Rockefeller-News: Interview mit Jürgen Höller.

Jürgen Höller ist erfolgreicher Motivationstrainer. Bereits mit 19 Jahren gründete er sein erstes Unternehmen, mit dem er jedoch fast pleite ging. Danach studierte er die “Gesetzte des Lebens”. Heute hilft er Millionen Menschen, darunter Sportler und Prominente, ihr Leben in den Griff zu bekommen. Exklusiv für Rockefeller-News spricht er über die Motivation in Zeiten von finanziellen Krisen und Wirtschaftstiefs.

Jürgen Höller

Motivationstrainer Jürgen Höller zum Thema Motivation in Zeiten der Finanzkrise. (Foto: Life Learning & Motivation

rockefeller-news: Herr Höller, wie sind Sie zu Ihrem Beruf gekommen? Wie motivieren Sie sich selbst?

Jürgen Höller: Ich habe mich 1983 als 19-Jähriger selbstständig gemacht – 2 Jahre später
stand ich zum ersten Mal in meinem Leben kurz vor der Pleite. 1985 habe ich dann, in meiner Not, das erste Weiterbildungsbuch meines Lebens gelesen „Sorge dich nicht, lebe!“ von Dale Carnegie. Mit diesem Buch veränderte sich mein Leben zum Positiven. Von diesem Zeitpunkt an, las ich ein Buch nach dem anderen und schließlich begann ich ein Jahr später das erste Seminar zu besuchen – ich war nicht nur hellauf begeistert, sondern konnte innerhalb von nur 3 Jahren meine Millionenschulden ins Plus wandeln. 1989 gründete ich die Inline Unternehmensberatung, die dann verschiedene Branchen beraten hat, u. a. die größte Unternehmensberatung für Fitness- und Freizeitbetriebe (daraus entstand später die größte Fitness-Franchise-Kette Europas Injoy), die größte Unternehmensberatung Europas für IT-Betriebe (I-Team) usw. Im Rahmen dieser Unternehmensberatungen begann ich dann ab 1989 Seminare für unsere Kunden durchzuführen, mit großem Erfolg.
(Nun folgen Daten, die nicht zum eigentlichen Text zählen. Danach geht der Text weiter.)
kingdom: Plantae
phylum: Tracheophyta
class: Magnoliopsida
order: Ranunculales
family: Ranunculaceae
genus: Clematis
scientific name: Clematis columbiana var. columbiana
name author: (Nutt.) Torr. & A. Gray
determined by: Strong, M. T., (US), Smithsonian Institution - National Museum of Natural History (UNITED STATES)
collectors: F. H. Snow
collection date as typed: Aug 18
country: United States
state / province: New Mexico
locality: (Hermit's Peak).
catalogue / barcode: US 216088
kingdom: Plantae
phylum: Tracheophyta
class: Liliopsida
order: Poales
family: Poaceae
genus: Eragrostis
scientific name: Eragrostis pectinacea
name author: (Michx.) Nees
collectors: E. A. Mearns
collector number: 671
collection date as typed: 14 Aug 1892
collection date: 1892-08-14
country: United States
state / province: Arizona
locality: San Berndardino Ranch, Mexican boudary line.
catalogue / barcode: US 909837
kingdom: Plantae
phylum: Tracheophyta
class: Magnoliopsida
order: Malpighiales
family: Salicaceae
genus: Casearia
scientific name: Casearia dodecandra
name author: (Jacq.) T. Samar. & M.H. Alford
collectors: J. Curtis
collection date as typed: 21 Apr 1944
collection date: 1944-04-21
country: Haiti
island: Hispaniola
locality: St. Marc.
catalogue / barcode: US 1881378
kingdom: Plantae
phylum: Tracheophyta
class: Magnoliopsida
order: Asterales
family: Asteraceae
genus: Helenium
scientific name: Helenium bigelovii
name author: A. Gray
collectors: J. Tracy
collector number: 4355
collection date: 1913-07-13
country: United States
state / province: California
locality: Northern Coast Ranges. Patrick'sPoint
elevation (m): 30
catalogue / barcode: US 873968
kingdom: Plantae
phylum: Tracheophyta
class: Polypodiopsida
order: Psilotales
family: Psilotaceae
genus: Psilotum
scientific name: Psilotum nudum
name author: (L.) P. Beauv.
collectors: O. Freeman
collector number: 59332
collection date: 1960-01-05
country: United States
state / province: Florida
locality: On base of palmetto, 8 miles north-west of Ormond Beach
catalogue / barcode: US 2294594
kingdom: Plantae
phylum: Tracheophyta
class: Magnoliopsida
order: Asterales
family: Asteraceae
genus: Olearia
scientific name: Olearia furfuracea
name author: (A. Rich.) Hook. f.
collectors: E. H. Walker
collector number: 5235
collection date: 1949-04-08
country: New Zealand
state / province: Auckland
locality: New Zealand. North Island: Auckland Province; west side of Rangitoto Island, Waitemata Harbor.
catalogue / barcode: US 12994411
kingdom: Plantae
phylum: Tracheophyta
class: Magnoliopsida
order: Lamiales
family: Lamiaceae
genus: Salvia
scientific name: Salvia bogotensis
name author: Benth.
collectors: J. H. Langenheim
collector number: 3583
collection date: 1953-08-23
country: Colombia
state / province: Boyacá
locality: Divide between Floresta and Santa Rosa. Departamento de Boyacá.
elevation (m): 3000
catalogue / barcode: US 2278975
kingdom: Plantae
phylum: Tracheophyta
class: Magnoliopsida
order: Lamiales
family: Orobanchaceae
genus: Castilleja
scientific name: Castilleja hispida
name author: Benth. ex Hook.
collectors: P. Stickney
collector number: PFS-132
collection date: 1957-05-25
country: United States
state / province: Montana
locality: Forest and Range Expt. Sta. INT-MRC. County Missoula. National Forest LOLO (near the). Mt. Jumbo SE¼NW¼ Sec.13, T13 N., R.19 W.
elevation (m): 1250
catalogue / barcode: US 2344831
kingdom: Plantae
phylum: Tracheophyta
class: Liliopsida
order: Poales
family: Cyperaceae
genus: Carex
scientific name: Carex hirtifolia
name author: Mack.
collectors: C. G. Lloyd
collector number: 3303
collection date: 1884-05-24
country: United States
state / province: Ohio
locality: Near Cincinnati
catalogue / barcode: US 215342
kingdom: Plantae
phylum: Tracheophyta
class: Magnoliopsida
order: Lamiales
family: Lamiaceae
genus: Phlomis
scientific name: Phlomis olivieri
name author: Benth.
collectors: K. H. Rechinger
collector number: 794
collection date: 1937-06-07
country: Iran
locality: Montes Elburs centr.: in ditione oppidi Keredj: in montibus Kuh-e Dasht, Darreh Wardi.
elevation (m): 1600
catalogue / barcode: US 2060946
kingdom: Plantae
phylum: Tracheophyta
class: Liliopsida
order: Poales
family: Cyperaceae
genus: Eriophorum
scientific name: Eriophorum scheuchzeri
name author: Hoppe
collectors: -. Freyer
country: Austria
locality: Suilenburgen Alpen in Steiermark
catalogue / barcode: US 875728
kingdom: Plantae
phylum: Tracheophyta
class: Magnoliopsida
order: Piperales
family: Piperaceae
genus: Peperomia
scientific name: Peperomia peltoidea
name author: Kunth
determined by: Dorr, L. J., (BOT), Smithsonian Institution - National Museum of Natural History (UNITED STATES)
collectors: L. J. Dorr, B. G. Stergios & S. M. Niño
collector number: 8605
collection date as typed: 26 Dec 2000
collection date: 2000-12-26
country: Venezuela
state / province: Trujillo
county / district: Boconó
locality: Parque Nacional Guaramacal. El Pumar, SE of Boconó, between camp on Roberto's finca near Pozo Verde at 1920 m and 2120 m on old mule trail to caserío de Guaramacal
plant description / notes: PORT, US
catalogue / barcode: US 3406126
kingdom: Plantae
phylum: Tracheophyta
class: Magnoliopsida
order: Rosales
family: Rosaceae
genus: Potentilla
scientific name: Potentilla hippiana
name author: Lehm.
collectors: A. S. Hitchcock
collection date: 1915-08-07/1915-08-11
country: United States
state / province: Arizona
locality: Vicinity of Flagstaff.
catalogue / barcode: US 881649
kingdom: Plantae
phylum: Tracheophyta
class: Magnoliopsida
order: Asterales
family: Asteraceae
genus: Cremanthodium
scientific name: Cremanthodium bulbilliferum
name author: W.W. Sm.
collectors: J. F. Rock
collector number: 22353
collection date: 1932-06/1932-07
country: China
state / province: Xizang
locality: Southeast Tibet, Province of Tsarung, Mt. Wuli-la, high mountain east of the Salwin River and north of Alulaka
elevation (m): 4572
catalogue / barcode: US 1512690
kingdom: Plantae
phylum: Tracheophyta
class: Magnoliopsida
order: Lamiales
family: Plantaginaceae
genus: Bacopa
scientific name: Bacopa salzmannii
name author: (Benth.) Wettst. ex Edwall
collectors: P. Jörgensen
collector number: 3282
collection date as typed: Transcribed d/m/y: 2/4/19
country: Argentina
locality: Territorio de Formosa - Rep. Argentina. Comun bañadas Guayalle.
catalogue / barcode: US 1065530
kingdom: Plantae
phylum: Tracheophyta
Ende 1994 gab ich dann alle
Unternehmensberatungen ab und konzentrierte mich ausschließlich auf meine Tätigkeit als Referent.
Wie motiviere ich mich selbst? In dem ich weiß, was ich will und die „Gesetze des Lebens“ nicht nur kenne, sondern eben lebe. Genau die Lebensgesetze, die ich in meinen Lifing®-Seminaren an alle Menschen weitergebe. Und wer nach den „Gesetzen des Lebens“ lebt, ist automatisch motiviert. Auch bei Rückschlägen und Schwierigkeiten wird ein solcher Mensch immer wieder neue Kraft und Motivation schöpfen können.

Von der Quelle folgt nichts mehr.